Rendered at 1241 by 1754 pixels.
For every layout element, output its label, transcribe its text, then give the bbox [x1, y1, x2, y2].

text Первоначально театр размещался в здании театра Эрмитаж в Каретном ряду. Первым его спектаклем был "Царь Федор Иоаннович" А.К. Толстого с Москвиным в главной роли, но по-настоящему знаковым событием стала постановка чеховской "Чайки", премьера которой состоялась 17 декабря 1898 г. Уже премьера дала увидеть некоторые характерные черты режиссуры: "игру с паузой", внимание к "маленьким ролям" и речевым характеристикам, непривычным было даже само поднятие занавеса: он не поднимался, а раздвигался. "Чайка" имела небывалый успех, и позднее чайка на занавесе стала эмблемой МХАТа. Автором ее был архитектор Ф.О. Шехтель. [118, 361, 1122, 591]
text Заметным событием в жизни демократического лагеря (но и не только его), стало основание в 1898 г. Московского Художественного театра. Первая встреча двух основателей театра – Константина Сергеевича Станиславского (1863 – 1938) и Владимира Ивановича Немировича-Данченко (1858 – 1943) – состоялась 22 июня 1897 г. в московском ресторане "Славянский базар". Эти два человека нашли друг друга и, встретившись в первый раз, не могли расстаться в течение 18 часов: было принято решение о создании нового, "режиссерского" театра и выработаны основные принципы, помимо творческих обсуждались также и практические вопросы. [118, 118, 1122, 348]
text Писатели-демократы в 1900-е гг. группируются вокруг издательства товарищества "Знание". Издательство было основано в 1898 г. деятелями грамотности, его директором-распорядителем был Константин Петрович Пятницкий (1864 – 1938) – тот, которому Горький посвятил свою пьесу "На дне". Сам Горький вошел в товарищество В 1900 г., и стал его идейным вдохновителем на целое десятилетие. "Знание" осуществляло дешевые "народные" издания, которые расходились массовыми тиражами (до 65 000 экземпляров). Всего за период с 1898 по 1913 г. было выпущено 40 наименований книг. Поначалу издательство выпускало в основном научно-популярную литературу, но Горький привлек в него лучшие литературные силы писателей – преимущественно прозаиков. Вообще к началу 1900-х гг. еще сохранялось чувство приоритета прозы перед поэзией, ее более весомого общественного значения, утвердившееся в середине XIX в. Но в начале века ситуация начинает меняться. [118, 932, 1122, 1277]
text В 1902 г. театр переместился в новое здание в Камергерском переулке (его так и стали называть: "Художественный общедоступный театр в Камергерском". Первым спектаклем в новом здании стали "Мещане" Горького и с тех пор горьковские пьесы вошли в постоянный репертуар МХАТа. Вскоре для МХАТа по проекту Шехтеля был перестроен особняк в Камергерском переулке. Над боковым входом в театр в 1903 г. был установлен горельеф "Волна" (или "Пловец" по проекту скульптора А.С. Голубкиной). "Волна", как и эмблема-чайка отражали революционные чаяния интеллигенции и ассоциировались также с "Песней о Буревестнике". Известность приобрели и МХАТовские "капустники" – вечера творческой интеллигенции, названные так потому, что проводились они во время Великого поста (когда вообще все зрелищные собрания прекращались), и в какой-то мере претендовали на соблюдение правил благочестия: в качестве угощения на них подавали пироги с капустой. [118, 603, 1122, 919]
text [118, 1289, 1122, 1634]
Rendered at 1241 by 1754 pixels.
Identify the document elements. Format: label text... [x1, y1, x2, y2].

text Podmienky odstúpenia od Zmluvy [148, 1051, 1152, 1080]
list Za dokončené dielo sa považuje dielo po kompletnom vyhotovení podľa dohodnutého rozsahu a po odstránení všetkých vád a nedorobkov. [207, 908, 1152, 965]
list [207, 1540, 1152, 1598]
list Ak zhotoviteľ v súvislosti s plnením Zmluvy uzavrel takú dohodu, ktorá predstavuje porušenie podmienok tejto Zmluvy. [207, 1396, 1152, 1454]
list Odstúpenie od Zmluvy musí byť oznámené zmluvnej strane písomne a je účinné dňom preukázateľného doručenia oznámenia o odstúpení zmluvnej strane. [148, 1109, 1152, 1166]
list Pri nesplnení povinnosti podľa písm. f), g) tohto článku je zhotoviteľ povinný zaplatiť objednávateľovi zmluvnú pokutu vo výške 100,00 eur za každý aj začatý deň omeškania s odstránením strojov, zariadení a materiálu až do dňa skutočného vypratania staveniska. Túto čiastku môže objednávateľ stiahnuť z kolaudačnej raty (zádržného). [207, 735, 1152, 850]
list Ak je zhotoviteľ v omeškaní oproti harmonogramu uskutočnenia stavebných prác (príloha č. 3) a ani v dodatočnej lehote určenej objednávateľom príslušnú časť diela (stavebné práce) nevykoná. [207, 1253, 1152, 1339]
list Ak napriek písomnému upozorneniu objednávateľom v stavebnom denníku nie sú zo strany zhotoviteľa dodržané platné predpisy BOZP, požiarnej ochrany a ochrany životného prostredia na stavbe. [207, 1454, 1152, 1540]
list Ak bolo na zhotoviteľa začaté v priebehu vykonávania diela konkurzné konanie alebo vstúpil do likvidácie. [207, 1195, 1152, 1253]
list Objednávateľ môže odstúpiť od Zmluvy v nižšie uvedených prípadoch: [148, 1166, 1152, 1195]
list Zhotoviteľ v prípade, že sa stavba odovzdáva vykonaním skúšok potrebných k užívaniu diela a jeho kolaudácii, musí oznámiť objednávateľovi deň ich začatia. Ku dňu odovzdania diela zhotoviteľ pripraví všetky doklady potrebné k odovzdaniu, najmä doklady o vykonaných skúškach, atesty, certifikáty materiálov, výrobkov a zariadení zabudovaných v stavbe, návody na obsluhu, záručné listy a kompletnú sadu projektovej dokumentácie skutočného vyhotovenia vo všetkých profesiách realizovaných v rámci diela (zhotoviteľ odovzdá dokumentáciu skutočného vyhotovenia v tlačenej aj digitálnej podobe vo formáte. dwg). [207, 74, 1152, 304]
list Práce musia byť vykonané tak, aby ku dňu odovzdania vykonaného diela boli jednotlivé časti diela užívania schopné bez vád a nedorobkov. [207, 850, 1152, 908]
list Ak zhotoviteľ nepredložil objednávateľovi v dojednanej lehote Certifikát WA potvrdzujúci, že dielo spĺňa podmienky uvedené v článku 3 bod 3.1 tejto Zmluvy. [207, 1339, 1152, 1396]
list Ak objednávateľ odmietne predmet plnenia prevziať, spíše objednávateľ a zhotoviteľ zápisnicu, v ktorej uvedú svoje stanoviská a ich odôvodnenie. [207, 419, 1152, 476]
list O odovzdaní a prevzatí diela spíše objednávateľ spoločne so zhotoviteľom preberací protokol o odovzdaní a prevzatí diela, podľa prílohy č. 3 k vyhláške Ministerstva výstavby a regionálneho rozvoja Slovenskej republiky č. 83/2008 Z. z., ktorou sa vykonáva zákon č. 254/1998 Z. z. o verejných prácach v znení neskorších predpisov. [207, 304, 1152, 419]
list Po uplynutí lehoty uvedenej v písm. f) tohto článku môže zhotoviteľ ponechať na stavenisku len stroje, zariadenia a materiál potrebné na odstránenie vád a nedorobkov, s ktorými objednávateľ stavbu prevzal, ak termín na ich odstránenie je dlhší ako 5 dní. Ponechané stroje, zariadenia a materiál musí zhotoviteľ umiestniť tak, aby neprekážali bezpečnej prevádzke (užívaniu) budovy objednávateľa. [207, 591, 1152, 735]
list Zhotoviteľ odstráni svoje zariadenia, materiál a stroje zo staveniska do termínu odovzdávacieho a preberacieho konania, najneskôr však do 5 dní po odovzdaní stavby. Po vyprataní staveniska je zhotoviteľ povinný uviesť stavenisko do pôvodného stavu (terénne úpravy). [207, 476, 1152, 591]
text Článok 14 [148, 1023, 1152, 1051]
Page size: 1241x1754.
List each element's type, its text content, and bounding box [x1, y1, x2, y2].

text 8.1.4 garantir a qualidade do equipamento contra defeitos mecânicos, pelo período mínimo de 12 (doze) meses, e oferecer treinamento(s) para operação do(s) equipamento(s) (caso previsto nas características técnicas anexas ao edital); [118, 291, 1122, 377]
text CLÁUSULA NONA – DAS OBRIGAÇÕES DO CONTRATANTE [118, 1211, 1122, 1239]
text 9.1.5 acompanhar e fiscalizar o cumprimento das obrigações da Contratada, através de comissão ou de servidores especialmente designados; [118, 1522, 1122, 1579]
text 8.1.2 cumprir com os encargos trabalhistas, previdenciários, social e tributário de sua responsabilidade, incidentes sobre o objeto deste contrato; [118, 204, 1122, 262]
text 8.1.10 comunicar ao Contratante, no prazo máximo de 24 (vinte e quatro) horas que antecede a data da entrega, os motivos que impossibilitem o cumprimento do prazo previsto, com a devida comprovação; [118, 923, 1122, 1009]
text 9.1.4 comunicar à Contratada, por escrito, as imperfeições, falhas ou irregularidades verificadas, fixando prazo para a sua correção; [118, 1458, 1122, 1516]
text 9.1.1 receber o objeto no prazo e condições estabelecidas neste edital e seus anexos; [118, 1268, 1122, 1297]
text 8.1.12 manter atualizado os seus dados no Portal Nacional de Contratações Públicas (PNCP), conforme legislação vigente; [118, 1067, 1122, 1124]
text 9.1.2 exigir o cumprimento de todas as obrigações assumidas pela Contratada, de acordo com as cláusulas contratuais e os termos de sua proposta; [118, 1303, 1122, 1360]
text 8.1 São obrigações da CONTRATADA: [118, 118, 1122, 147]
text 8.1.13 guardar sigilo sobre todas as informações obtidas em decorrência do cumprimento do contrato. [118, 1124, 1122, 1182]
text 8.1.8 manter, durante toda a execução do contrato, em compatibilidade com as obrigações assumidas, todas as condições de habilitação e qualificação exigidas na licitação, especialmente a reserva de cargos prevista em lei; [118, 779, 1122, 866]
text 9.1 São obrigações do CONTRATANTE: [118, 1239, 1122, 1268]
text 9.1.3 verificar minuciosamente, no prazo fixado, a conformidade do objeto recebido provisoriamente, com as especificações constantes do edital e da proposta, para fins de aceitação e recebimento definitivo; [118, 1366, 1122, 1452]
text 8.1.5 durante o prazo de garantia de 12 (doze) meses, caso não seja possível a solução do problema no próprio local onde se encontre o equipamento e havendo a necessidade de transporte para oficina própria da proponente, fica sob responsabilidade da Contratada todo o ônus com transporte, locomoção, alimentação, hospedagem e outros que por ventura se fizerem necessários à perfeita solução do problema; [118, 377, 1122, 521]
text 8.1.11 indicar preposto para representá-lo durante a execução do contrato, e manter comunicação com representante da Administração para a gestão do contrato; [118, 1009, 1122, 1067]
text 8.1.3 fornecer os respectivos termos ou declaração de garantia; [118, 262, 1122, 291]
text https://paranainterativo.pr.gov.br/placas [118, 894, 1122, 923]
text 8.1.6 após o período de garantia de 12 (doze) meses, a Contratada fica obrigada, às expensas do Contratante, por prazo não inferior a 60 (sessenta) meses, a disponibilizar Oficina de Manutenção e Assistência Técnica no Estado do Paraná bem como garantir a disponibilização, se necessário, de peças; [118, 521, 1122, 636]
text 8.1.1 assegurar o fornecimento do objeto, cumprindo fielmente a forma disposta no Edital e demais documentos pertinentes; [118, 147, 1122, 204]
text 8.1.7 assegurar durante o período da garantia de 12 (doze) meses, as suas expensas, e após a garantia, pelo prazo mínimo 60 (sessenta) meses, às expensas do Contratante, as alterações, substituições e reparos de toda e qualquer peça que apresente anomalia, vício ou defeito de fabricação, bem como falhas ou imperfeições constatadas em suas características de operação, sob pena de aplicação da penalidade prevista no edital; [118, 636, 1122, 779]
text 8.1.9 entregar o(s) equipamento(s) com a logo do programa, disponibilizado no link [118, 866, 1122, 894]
◆ ◆ ◆
_Exercise_. Reproduce every line from the preceding data in which the word "label" can be found.

_Completed task_.
For every layout element, output its label, transcribe its text, then give the bbox [x1, y1, x2, y2].
Identify the document elements. Format: label text... [x1, y1, x2, y2].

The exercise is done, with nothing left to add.